Under Friday’s deal the US and Canada will reportedly split toll revenue 50/50 (even though the Canadian government paid for the bridge) and the US government will have the right to veto any major (greater than 10 percent) toll increases. There’s also apparently some sort of regional economic development fund that will be created using bridge proceeds.
UNITED STATES
US Senator Lindsey Graham (R-SC) died suddenly on Sunday of an apparent aortic dissection. Graham spent much of his time focused on US foreign policy and never met a war he didn’t think that US soldiers should fight. He died with a tremendous amount of blood on his hands and in the interest of not speaking too much ill of the dead let’s leave it at that.

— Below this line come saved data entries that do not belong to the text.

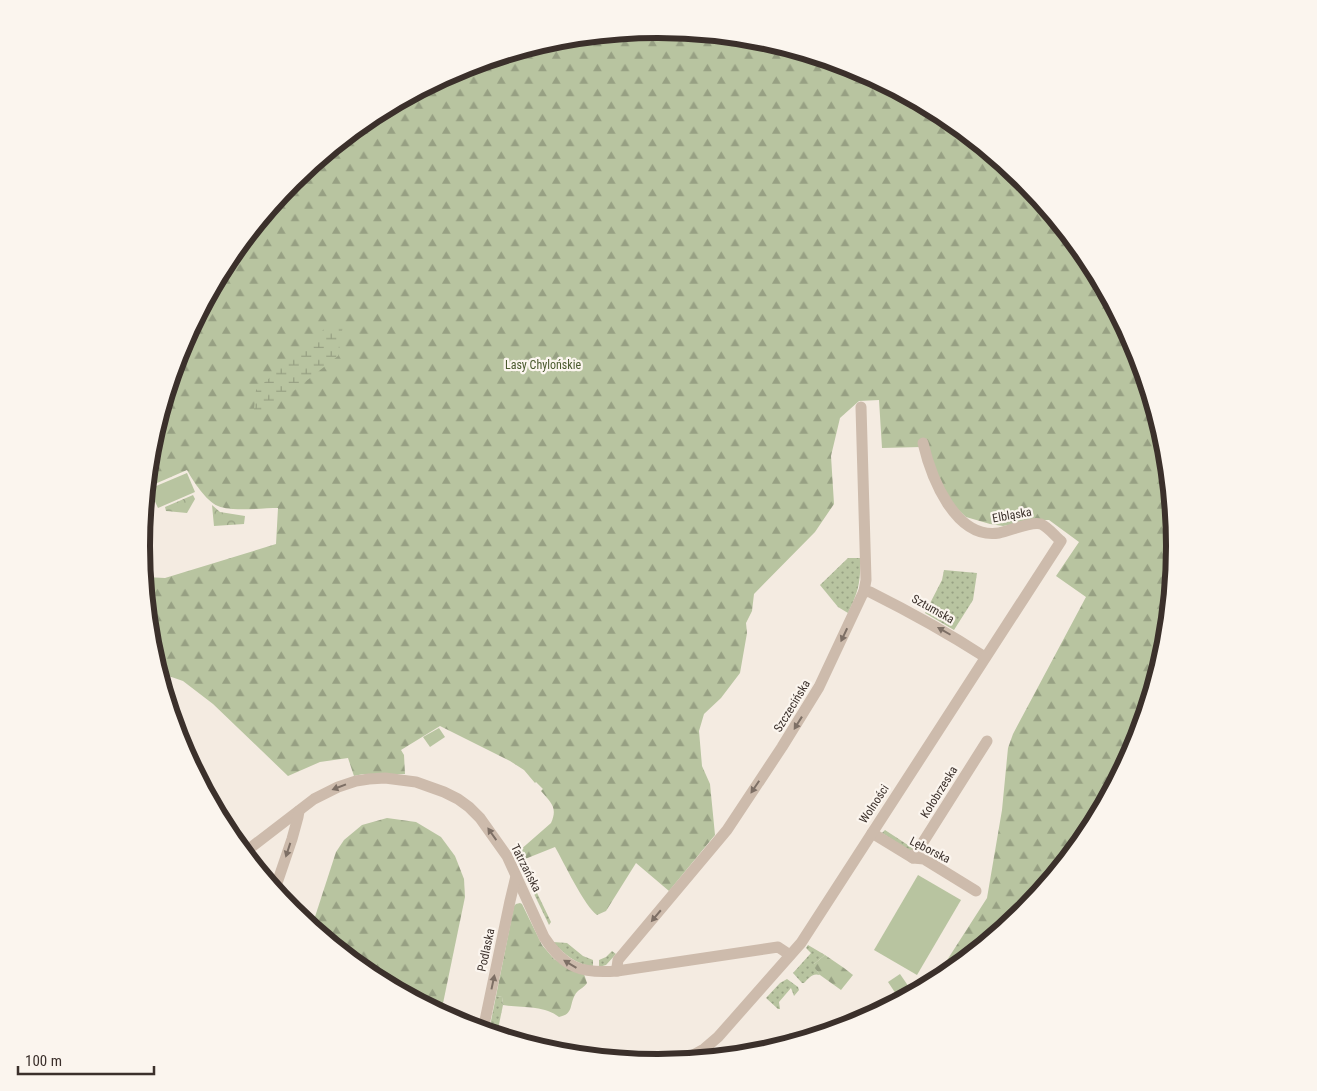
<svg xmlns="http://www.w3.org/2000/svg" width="1317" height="1091" viewBox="0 0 1317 1091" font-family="'Roboto Condensed',sans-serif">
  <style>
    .grass { fill: url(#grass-dots) }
    .forest { fill: url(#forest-firs) }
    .wetland { fill: url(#wetland-marsh) }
    .park { fill: url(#park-crowns) }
    .garden { fill: #b8c4a0 }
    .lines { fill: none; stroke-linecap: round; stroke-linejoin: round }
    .minor { stroke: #cdbbac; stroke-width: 11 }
    .oneway { fill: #7d6f65 }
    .labels { text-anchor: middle; stroke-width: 4.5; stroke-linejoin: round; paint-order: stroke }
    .park-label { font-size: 12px; fill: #4a5a2e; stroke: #fbf5ee }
    .street-label { font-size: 12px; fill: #3b302b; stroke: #fbf5ee }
    .rim { fill: none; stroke: #3b302b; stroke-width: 6 }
  </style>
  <defs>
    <pattern id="grass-dots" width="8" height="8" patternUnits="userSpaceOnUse" patternTransform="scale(1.25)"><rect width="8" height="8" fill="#b8c4a0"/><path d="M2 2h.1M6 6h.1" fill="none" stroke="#97a083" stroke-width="1.8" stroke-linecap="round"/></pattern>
    <pattern id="forest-firs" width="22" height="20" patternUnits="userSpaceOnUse" patternTransform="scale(1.25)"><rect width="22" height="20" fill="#b8c4a0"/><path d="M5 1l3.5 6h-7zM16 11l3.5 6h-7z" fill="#97a083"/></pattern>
    <pattern id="wetland-marsh" width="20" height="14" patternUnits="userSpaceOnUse" patternTransform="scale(1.25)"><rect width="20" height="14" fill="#b8c4a0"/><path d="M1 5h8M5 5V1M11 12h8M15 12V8" fill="none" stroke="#97a083"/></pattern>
    <pattern id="park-crowns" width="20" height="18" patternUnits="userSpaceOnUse" patternTransform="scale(1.25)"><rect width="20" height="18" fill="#b8c4a0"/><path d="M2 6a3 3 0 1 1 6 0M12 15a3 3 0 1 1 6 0" fill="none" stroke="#97a083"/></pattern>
  </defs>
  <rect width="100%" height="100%" fill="#f4ebe1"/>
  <g class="grass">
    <path d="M848,558H860C861,582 858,592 848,613L838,607L820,585Z"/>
    <path d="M944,570L977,573L973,600L954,630L925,613L942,580Z"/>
    <path d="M885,830L914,849L910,851L882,833Z"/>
    <path d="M527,872L551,922L549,925L524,873Z"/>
    <path d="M553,942L567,943L583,956L593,960V967C576,964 564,954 553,942Z"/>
    <path d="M808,945L825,955L814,964L817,971L820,975C812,973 810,977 804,983H802L793,973L811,953L806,948Z"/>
    <path d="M612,951L616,954L606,965L599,967V960L606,957Z"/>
    <path d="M787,979L798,987L799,990L794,996L791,988L779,1002L780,1009H778L766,998L780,983Z"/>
    <path d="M496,996L502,997L503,1005L497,1034L489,1031Z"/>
  </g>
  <g class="forest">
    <path d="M659,29L760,39L857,68L946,116L1024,180L1088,259L1136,348L1165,445L1175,546L1165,647L1136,744L1088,833L1024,911L945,975L933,982L987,898L1002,810L1008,748L1013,734L1086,597L1056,576L1079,542L1049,520H1038L1003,526L990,524L966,517L951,503L921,447L882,448L879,400L859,401L840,418L831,456L834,504L815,532L754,594L752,611L746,623L747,633L740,673L721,698L704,714L699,731L702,766L710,784L715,835L669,891L636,863L606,911L597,915C585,907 563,861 555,847L525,859L519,851L551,823C558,807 551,803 541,791L543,789L536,782L535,783L524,770L510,761L440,726L401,750L404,755L405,774H363L354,776L348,758L320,762L288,776L213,704L183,681L160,673L152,646L145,577L165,578L276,544L278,508C262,508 232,512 218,506C206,501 193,481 187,470L148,487L152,444L181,347L229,258L293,180L372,116L461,68L558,39Z"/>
    <path d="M387,818L416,822L441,837L455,856L464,879L465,897L441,1013L371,975L312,926L336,852L344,840L362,825Z"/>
    <path d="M520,903L522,904L542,945L554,959L584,974L587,983C584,988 577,990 575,995C569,1005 574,1014 559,1017C545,1005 521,1008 503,1005L502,997L496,996L514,906L516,904Z"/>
    <path d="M825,955L844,968L853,975L841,990L820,975L814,967V964Z"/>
    <path d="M790,1033L798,1039L797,1041L777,1047Z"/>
  </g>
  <path class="wetland" d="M332,322L343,325L338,356L291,393L253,418L256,390Z"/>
  <g class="park">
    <path d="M193,495L195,499L187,513L166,511L165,507Z"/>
    <path d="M212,505L220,512L245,516L244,524L214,526Z"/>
  </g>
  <g class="garden">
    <path d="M187,473L195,492L158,508L149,489Z"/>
    <path d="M439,728L445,737L430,747L423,737Z"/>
    <path d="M918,875L961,900L917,975L874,950Z"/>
    <path d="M900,974L913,993L900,1000L888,982Z"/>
  </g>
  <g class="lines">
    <g class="minor">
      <path d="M864,591L870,592C910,612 948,633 985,657"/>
      <path d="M872,833L913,858L924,859L976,891"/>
      <path d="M245,852L314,799L338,787L356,781L369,779L385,778L416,782L444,792L458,799L469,807L480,818L507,856L544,937C564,968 582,974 617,971L778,947L790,955"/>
      <path d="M913,858L987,741"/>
      <path d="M275,889L292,839L298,817L299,811"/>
      <path d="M617,971V967L618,960L727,830L782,747L819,687L864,591L866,580L861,407"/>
      <path d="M483,1030L510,901L516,876"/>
      <path d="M684,1060L704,1049L718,1037L801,943L1061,541C1055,536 1048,527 1041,524C1031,521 1010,531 999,533C955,540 931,477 923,443"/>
    </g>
  </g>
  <defs><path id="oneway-solid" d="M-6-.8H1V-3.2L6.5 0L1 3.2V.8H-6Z" transform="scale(1.25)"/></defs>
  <g class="oneway">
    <use href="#oneway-solid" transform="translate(944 631) rotate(-150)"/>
    <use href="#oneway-solid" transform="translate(844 635) rotate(115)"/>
    <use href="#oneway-solid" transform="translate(798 723) rotate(122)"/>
    <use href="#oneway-solid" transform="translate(339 787) rotate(159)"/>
    <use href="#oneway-solid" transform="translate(755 787) rotate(124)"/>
    <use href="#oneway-solid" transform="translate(492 834) rotate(-125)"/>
    <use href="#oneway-solid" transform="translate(288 850) rotate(108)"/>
    <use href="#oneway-solid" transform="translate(656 916) rotate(130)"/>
    <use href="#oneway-solid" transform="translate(570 964) rotate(-149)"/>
    <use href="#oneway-solid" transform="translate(493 982) rotate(-78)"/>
  </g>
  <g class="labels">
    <g class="park-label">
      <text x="543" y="369">Lasy Chylońskie</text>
    </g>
    <g class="street-label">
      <text transform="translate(1012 515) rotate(-10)" y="4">Elbląska</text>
      <text transform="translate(933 609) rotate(29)" y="4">Sztumska</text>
      <text transform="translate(792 706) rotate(-59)" y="4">Szczecińska</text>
      <text transform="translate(939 792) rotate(-58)" y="4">Kołobrzeska</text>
      <text transform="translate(874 804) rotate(-57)" y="4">Wolności</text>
      <text transform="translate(930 850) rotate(27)" y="4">Lęborska</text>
      <text transform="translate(526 868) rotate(63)" y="4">Tatrzańska</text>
      <text transform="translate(486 950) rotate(-78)" y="4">Podlaska</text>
    </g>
  </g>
  <path d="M0 0H1317V1091H0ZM150 546a508 508 0 1 1 1016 0a508 508 0 1 1-1016 0Z" fill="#fbf5ee" fill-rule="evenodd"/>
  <path class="rim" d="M150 546a508 508 0 1 1 1016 0a508 508 0 1 1-1016 0Z"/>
  <path d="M18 1066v8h136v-8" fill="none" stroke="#3b302b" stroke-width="2.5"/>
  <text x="25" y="1066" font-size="15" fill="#3b302b" stroke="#fbf5ee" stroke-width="4" paint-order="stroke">100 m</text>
</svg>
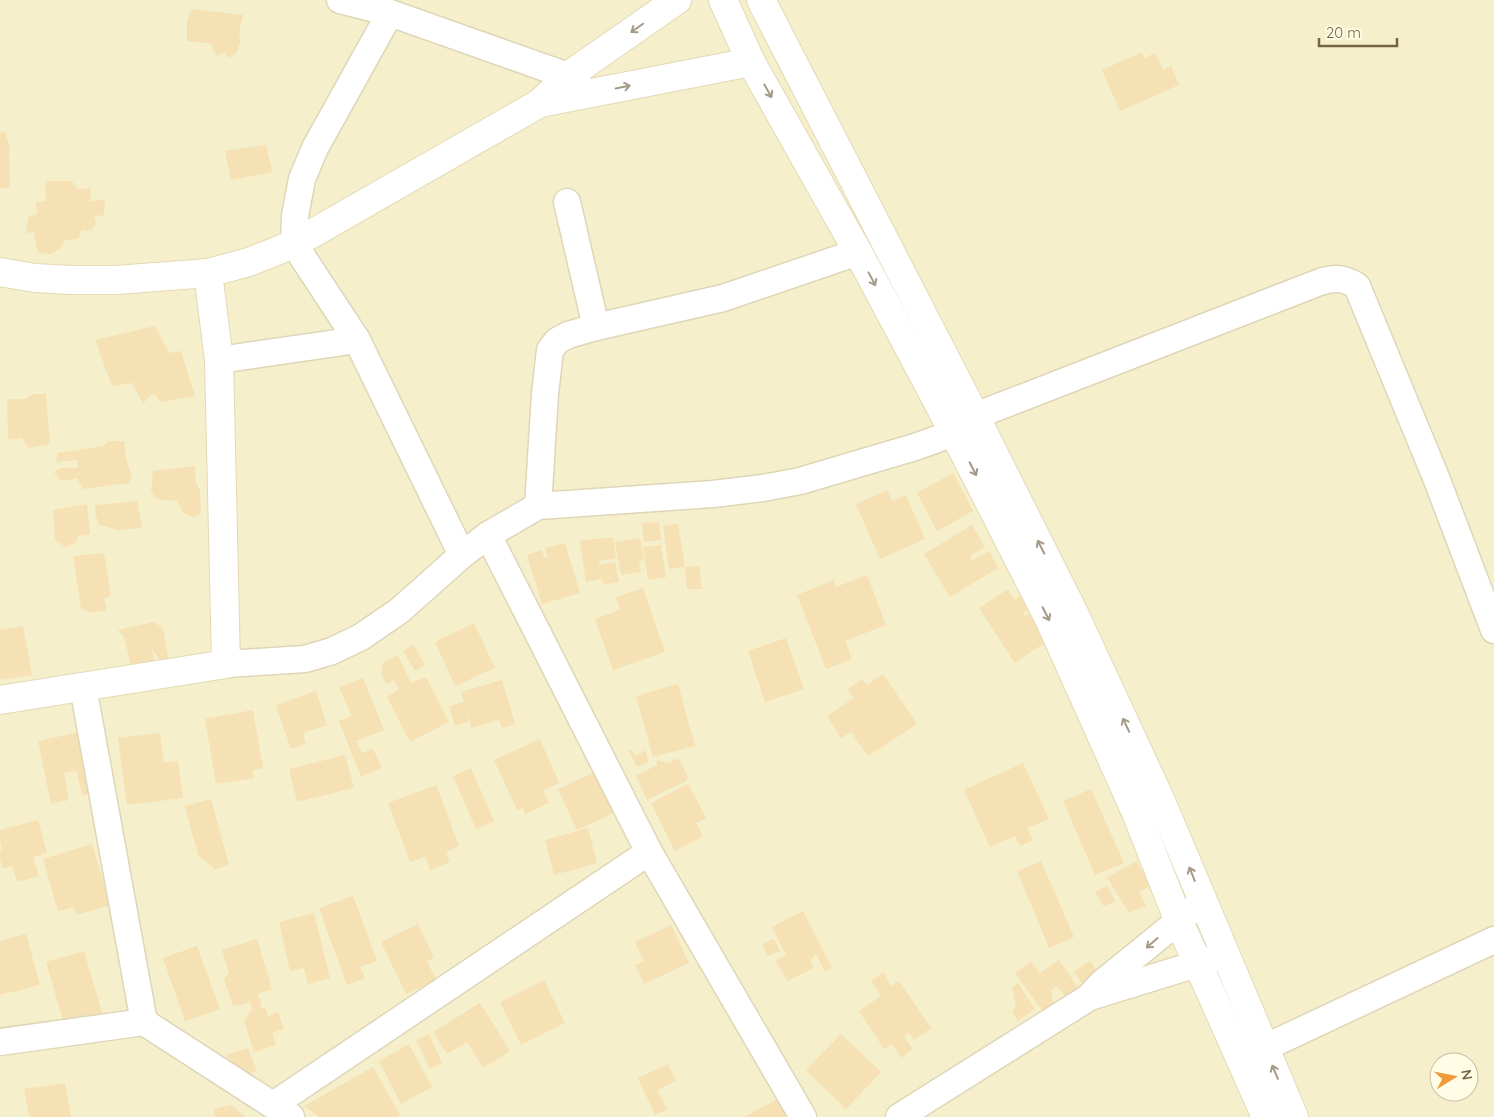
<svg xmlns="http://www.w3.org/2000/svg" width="1494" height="1117" font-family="Quicksand,sans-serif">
<rect width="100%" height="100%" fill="#fefbde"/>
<path fill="#f6efcc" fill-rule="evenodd" d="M0 0H1494V1117H0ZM1439 1062H1469V1092H1439Z"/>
<g fill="#f5e1b4">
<polygon points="192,9 243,15 239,33 241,40 237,52 229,58 224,52 217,57 211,44 187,41 187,21"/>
<polygon points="1142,52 1144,58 1155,53 1163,70 1171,66 1179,85 1120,111 1102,70"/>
<polygon points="5,132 10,147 9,155 10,187 2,189 0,188 0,133"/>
<polygon points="266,145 272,172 231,180 225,151"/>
<polygon points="45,181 72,181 77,189 91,188 90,201 105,200 104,216 94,215 96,224 91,231 82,230 78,239 64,240 60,249 51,254 38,253 34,232 26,233 28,217 37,214 36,202 46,201"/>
<polygon points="155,326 169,353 181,351 195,396 160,402 155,394 148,397 143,404 132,383 112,386 95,340"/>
<polygon points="33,394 46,394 50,444 28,448 22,438 8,440 7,399 25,399"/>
<polygon points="109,441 124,441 126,460 132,476 129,483 83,489 77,478 61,481 54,472 60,468 78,468 77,460 56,462 58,453 103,446"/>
<polygon points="195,466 196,483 200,491 201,513 194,518 183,512 177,501 156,499 151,491 153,471"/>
<polygon points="953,473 973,511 937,531 917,493"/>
<polygon points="887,490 892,501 906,495 925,539 880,559 856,504"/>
<polygon points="137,501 142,528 118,530 99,525 96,516 95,505"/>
<polygon points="87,504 90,534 78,536 76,543 65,547 55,539 53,510"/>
<polygon points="659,522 661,540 644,542 642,523"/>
<polygon points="678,524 685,567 669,569 663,526"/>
<polygon points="972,525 985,547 970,556 972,561 989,551 998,568 950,597 924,554"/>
<polygon points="613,537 616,558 599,561 599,565 615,562 619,582 603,585 601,572 601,579 586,582 580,541"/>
<polygon points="640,538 644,560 639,561 641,572 621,575 615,542"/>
<polygon points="565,543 580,593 542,604 527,555 542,550 544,557 548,558 545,548"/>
<polygon points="661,545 666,577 648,580 643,547"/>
<polygon points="104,553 111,595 104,599 107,611 88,612 81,608 73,556"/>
<polygon points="699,566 702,589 687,589 685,567"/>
<polygon points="867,575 886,625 845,641 852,659 826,669 797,595 834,580 836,587"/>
<polygon points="643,588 665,652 613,670 595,619 620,610 616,597"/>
<polygon points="1008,589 1015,600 1020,596 1029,609 1023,613 1025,616 1030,612 1049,640 1015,663 979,608"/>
<polygon points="154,622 163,628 169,662 161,661 152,649 155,666 132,670 124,637 118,630"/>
<polygon points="474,623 495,668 455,686 435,642"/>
<polygon points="23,626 32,675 0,680 0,630"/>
<polygon points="786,638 804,689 765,702 748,651"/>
<polygon points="413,645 425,665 415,671 403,651"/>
<polygon points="398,655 411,683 426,677 449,722 410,742 387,697 399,689 394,680 386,684 381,673 383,663"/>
<polygon points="883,674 917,724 868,756 851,732 841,738 827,716 854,698 847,689 862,679 867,685"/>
<polygon points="363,678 384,730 356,741 362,753 373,749 382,768 361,777 339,721 352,716 339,687"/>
<polygon points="502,680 515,724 502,728 499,720 471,728 467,713 468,722 455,726 449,706 464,702 461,692"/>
<polygon points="678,684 695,746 653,757 636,696"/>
<polygon points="316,691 327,725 303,733 306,744 291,749 276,705"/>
<polygon points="253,710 263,768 253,770 254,778 216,784 205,719"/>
<polygon points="80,732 93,793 82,795 77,771 64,773 69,800 51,804 38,741"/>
<polygon points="160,733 164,763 178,761 183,798 127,805 118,738"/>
<polygon points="540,739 559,783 543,790 549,803 525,814 523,807 517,810 494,760"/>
<polygon points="631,749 635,756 646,750 648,762 637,767 628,750"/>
<polygon points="345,755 354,788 297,802 289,769"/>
<polygon points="678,758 688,777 686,781 647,800 636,776 657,765 657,760 669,763"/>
<polygon points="1023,763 1049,819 1027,828 1033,840 1020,846 1015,836 990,847 964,790"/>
<polygon points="471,768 494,821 476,829 453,776"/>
<polygon points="601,769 620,810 577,830 558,789"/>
<polygon points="688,784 706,818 696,823 703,836 675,851 651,803"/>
<polygon points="436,785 459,846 446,852 450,862 430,870 425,857 410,862 388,803"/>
<polygon points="1091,789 1124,863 1095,875 1063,801"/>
<polygon points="211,799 229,865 215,869 198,855 185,806"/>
<polygon points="38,820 47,853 33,857 39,876 17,882 12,866 3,869 0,859 0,850 2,850 0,841 0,830"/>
<polygon points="588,828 597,863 554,875 545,840"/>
<polygon points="92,844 110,905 77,915 74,907 58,911 43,859"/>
<polygon points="1041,861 1074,937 1049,948 1017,871"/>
<polygon points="1137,861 1150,886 1139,892 1146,906 1129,913 1107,877"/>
<polygon points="1107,886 1115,901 1104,907 1095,892"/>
<polygon points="353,896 377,961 360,967 365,978 347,985 319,908"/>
<polygon points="803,911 832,968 825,972 816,954 810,961 814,968 787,981 776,961 786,955 772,927"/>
<polygon points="314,913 330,978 308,984 304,968 290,971 279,922"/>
<polygon points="418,924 434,958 427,961 436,980 406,994 381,942"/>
<polygon points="671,925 689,963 644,984 635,965 644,962 635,942"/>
<polygon points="26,934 40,985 0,995 0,941"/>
<polygon points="257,939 272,989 258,994 262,1007 252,1009 250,1002 233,1007 224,979 229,973 222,950"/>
<polygon points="774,939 780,951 768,956 762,944"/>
<polygon points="197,946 220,1009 185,1021 163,958"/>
<polygon points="84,951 103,1016 65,1027 46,962"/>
<polygon points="1059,960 1080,990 1067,999 1057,986 1051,990 1053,1004 1043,1012 1015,973 1031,962 1040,973"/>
<polygon points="1090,961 1100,975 1084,986 1074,972"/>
<polygon points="883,972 891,986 899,981 931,1028 914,1040 909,1033 904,1037 913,1049 901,1058 892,1044 884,1049 859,1011 881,996 871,981"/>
<polygon points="544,980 565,1023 521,1045 500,1002"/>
<polygon points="1018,983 1035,1009 1018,1021 1012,1013 1016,1006 1012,987"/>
<polygon points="480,1003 510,1051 483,1068 467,1042 447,1054 433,1032"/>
<polygon points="265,1008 268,1016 278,1012 284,1029 272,1033 276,1045 254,1052 244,1021 252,1009"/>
<polygon points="429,1034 442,1063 430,1069 416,1040"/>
<polygon points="841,1034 881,1072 846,1109 806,1070"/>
<polygon points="409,1044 432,1087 401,1104 379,1061"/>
<polygon points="248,1048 257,1071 243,1076 226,1055"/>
<polygon points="668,1064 676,1081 657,1090 667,1109 655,1115 638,1078"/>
<polygon points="373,1067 400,1115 396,1117 319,1117 304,1106"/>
<polygon points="65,1083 71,1117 29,1117 24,1089"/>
<polygon points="781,1097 792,1117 744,1117"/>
<polygon points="232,1105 245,1117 215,1117 213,1109"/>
</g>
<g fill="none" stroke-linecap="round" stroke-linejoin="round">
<defs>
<g id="street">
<polyline points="340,0 390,13 568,76 584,90"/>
<polyline points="390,13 315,148 302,179 295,216 294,244 357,340 462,555"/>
<polyline points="567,202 596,327"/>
<polyline points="219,360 357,340"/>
<path d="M975 416 1320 282C1335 277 1344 278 1357 286L1437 480 1494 630"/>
<polyline points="538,506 545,394 550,350 557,341 568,335 596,327 723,298 858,252"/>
<polyline points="488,535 649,852 803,1117"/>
<polyline points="226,664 305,659 332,651 361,637 399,611 462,555 488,535 538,506 713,494 763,488 800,481 915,447 954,433"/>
<polyline points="83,687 144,1022"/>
<polyline points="1093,996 1226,955"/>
<polyline points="0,1042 144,1022 291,1117"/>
<polyline points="1264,1048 1494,940"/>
<polyline points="273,1105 649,852"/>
<polyline points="899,1117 1088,998 1102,983 1203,901"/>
</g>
<g id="secondary">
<polyline points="723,0 751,62 858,252 954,433 1050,621 1137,815 1178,919 1266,1117"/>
<polyline points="761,0 975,416 1073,611 1161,801 1294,1117"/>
<polyline points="540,103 751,62"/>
<polyline points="0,272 35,278 72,280 116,280 208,273 249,262 294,244 540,103 568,76 677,0"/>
<polyline points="0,700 226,664 219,360 208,273"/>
</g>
</defs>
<use href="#street" stroke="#dfd6b7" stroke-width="29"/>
<use href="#secondary" stroke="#e4d9b4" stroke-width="30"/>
<use href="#street" stroke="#fff" stroke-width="26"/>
<use href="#secondary" stroke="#fff" stroke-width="28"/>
</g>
<defs><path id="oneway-shaft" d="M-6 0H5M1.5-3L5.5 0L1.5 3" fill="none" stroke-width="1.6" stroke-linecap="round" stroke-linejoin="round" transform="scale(1.25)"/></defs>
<g stroke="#a59a86">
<use href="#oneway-shaft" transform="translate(637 28) rotate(145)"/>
<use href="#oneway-shaft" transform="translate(623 87) rotate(-11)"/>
<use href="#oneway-shaft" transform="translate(768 91) rotate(61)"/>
<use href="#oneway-shaft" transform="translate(872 279) rotate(62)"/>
<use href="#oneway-shaft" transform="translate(973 469) rotate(63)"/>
<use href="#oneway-shaft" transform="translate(1041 547) rotate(-117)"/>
<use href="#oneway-shaft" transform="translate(1046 614) rotate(63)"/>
<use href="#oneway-shaft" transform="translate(1126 725) rotate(-115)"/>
<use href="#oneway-shaft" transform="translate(1192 874) rotate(-112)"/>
<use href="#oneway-shaft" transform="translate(1152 943) rotate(139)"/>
<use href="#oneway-shaft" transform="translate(1275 1072) rotate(-113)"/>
</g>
<g transform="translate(1454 1077) rotate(80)"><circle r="24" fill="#fffde5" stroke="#c7c0a5"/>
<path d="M0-4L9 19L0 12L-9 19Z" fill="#f09a3a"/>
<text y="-8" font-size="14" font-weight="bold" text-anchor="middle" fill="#746445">N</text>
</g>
<path d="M1319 38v8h78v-8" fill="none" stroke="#746445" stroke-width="2.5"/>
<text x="1326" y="38" font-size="15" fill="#746445" stroke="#fffde5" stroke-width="4" paint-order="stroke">20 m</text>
</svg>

Finally, the Trump administration trafficked 11 people to the southern African nation of Eswatini on Wednesday in an act that Amnesty International characterized as “cruel and racist” in addition to being “unlawful.” They are the latest in a string of “third country” trafficking episodes that AFP reports have been facilitated with a carrot and stick (or “cash and threats”) approach from the White House:
The first wave of the mass deportations during Trump’s second term concentrated on Central and South America. Asylum seekers were sent to Panama and at least 250 Venezuelans, accused of being gang members — many on flimsy evidence and without due process — were sent to El Salvador’s gigantic Terrorism Confinement Centre known as CECOT.
Africa has since emerged as a second wave, with Washington wielding the stick of visa bans while offering the carrot of millions of dollars to countries like Equatorial Guinea, according to Democratic Senators.
Eswatini — Africa’s last absolute monarchy — has agreed to take 160 deportees in exchange for $5.1 million (4.4 million euros), with Rwanda reportedly sealing a similar $7.5-million aid deal for 250 people, according to Human Rights Watch.
“It’s like modern-day human trafficking, through official channels,” Tin Thanh Nguyen, a US-based lawyer, told AFP.